┏━━
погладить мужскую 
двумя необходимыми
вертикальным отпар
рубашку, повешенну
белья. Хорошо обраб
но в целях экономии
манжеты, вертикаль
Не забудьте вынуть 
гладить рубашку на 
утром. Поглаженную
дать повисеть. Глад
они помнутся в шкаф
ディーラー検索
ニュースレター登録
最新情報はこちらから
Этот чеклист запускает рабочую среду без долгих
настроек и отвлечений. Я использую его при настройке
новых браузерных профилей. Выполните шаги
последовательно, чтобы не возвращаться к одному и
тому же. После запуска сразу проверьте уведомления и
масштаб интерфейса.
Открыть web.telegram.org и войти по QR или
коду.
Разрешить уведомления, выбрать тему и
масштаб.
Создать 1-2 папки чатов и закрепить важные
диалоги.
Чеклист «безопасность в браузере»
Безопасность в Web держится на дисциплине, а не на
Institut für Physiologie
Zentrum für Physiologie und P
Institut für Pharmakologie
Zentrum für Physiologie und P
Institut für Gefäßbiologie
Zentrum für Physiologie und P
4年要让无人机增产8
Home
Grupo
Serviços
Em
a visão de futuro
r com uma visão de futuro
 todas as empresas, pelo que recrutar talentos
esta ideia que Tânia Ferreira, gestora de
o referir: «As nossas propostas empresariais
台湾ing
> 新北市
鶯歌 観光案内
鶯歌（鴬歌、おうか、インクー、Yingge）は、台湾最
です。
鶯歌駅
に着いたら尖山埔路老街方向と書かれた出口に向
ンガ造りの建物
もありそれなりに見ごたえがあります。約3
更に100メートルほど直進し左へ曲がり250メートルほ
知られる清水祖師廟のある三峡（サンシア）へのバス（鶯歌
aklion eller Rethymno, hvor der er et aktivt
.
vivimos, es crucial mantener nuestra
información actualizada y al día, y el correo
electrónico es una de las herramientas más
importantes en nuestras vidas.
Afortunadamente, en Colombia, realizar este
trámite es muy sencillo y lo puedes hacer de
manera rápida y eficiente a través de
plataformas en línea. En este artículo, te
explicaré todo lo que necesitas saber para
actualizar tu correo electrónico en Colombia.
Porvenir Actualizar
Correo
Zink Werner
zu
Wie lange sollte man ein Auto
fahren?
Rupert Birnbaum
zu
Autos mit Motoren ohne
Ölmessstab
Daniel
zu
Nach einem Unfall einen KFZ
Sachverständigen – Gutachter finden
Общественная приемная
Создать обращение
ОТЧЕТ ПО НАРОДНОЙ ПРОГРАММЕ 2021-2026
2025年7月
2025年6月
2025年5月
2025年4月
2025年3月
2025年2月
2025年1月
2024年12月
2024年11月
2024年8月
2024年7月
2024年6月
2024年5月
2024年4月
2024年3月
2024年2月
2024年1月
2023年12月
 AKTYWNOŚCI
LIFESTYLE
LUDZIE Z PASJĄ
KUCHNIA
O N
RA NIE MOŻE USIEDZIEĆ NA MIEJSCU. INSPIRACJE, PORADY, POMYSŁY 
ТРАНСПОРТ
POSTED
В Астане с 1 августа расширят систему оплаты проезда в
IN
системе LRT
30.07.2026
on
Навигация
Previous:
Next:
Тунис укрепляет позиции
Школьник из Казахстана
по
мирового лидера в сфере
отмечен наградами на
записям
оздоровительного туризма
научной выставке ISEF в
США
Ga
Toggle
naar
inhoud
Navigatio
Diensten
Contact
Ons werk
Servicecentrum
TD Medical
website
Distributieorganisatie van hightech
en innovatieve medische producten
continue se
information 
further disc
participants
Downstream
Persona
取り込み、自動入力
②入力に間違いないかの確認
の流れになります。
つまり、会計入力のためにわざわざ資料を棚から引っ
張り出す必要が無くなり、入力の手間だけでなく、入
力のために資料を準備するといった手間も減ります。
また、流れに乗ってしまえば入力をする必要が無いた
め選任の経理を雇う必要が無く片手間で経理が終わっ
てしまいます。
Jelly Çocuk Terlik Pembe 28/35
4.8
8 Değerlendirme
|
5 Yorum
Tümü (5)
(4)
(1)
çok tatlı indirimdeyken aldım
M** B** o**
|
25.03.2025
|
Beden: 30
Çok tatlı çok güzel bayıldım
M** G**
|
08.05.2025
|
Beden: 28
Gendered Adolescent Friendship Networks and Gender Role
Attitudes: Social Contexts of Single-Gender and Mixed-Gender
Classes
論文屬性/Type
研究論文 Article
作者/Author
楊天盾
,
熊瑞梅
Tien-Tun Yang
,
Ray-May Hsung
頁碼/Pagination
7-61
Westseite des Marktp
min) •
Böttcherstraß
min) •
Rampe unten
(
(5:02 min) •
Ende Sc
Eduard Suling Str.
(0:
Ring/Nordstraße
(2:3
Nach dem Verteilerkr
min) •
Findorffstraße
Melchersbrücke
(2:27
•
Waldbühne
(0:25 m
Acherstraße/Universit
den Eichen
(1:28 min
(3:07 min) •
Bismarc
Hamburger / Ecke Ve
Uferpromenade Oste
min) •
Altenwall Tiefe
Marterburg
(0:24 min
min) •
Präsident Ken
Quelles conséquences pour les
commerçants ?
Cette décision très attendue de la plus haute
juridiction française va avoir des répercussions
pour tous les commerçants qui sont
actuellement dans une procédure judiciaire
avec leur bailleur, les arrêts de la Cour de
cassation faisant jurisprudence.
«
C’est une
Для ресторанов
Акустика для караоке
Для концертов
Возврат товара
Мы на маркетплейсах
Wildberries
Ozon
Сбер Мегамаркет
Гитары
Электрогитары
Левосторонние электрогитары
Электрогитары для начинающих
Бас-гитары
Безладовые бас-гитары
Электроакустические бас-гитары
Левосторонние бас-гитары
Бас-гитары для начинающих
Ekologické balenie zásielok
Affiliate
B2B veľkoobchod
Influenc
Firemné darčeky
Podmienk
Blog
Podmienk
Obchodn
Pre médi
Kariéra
┗━━
[Task to carry out] What is needed here is an exact copy of all the entries.

[Written response]
погладить мужскую 
двумя необходимыми
вертикальным отпар
рубашку, повешенну
белья. Хорошо обраб
но в целях экономии
манжеты, вертикаль
Не забудьте вынуть 
гладить рубашку на 
утром. Поглаженную
дать повисеть. Глад
они помнутся в шкаф
ディーラー検索
ニュースレター登録
最新情報はこちらから
Этот чеклист запускает рабочую среду без долгих
настроек и отвлечений. Я использую его при настройке
новых браузерных профилей. Выполните шаги
последовательно, чтобы не возвращаться к одному и
тому же. После запуска сразу проверьте уведомления и
масштаб интерфейса.
Открыть web.telegram.org и войти по QR или
коду.
Разрешить уведомления, выбрать тему и
масштаб.
Создать 1-2 папки чатов и закрепить важные
диалоги.
Чеклист «безопасность в браузере»
Безопасность в Web держится на дисциплине, а не на
Institut für Physiologie
Zentrum für Physiologie und P
Institut für Pharmakologie
Zentrum für Physiologie und P
Institut für Gefäßbiologie
Zentrum für Physiologie und P
4年要让无人机增产8
Home
Grupo
Serviços
Em
a visão de futuro
r com uma visão de futuro
 todas as empresas, pelo que recrutar talentos
esta ideia que Tânia Ferreira, gestora de
o referir: «As nossas propostas empresariais
台湾ing
> 新北市
鶯歌 観光案内
鶯歌（鴬歌、おうか、インクー、Yingge）は、台湾最
です。
鶯歌駅
に着いたら尖山埔路老街方向と書かれた出口に向
ンガ造りの建物
もありそれなりに見ごたえがあります。約3
更に100メートルほど直進し左へ曲がり250メートルほ
知られる清水祖師廟のある三峡（サンシア）へのバス（鶯歌
aklion eller Rethymno, hvor der er et aktivt
.
vivimos, es crucial mantener nuestra
información actualizada y al día, y el correo
electrónico es una de las herramientas más
importantes en nuestras vidas.
Afortunadamente, en Colombia, realizar este
trámite es muy sencillo y lo puedes hacer de
manera rápida y eficiente a través de
plataformas en línea. En este artículo, te
explicaré todo lo que necesitas saber para
actualizar tu correo electrónico en Colombia.
Porvenir Actualizar
Correo
Zink Werner
zu
Wie lange sollte man ein Auto
fahren?
Rupert Birnbaum
zu
Autos mit Motoren ohne
Ölmessstab
Daniel
zu
Nach einem Unfall einen KFZ
Sachverständigen – Gutachter finden
Общественная приемная
Создать обращение
ОТЧЕТ ПО НАРОДНОЙ ПРОГРАММЕ 2021-2026
2025年7月
2025年6月
2025年5月
2025年4月
2025年3月
2025年2月
2025年1月
2024年12月
2024年11月
2024年8月
2024年7月
2024年6月
2024年5月
2024年4月
2024年3月
2024年2月
2024年1月
2023年12月
 AKTYWNOŚCI
LIFESTYLE
LUDZIE Z PASJĄ
KUCHNIA
O N
RA NIE MOŻE USIEDZIEĆ NA MIEJSCU. INSPIRACJE, PORADY, POMYSŁY 
ТРАНСПОРТ
POSTED
В Астане с 1 августа расширят систему оплаты проезда в
IN
системе LRT
30.07.2026
on
Навигация
Previous:
Next:
Тунис укрепляет позиции
Школьник из Казахстана
по
мирового лидера в сфере
отмечен наградами на
записям
оздоровительного туризма
научной выставке ISEF в
США
Ga
Toggle
naar
inhoud
Navigatio
Diensten
Contact
Ons werk
Servicecentrum
TD Medical
website
Distributieorganisatie van hightech
en innovatieve medische producten
continue se
information 
further disc
participants
Downstream
Persona
取り込み、自動入力
②入力に間違いないかの確認
の流れになります。
つまり、会計入力のためにわざわざ資料を棚から引っ
張り出す必要が無くなり、入力の手間だけでなく、入
力のために資料を準備するといった手間も減ります。
また、流れに乗ってしまえば入力をする必要が無いた
め選任の経理を雇う必要が無く片手間で経理が終わっ
てしまいます。
Jelly Çocuk Terlik Pembe 28/35
4.8
8 Değerlendirme
|
5 Yorum
Tümü (5)
(4)
(1)
çok tatlı indirimdeyken aldım
M** B** o**
|
25.03.2025
|
Beden: 30
Çok tatlı çok güzel bayıldım
M** G**
|
08.05.2025
|
Beden: 28
Gendered Adolescent Friendship Networks and Gender Role
Attitudes: Social Contexts of Single-Gender and Mixed-Gender
Classes
論文屬性/Type
研究論文 Article
作者/Author
楊天盾
,
熊瑞梅
Tien-Tun Yang
,
Ray-May Hsung
頁碼/Pagination
7-61
Westseite des Marktp
min) •
Böttcherstraß
min) •
Rampe unten
(
(5:02 min) •
Ende Sc
Eduard Suling Str.
(0:
Ring/Nordstraße
(2:3
Nach dem Verteilerkr
min) •
Findorffstraße
Melchersbrücke
(2:27
•
Waldbühne
(0:25 m
Acherstraße/Universit
den Eichen
(1:28 min
(3:07 min) •
Bismarc
Hamburger / Ecke Ve
Uferpromenade Oste
min) •
Altenwall Tiefe
Marterburg
(0:24 min
min) •
Präsident Ken
Quelles conséquences pour les
commerçants ?
Cette décision très attendue de la plus haute
juridiction française va avoir des répercussions
pour tous les commerçants qui sont
actuellement dans une procédure judiciaire
avec leur bailleur, les arrêts de la Cour de
cassation faisant jurisprudence.
«
C’est une
Для ресторанов
Акустика для караоке
Для концертов
Возврат товара
Мы на маркетплейсах
Wildberries
Ozon
Сбер Мегамаркет
Гитары
Электрогитары
Левосторонние электрогитары
Электрогитары для начинающих
Бас-гитары
Безладовые бас-гитары
Электроакустические бас-гитары
Левосторонние бас-гитары
Бас-гитары для начинающих
Ekologické balenie zásielok
Affiliate
B2B veľkoobchod
Influenc
Firemné darčeky
Podmienk
Blog
Podmienk
Obchodn
Pre médi
Kariéra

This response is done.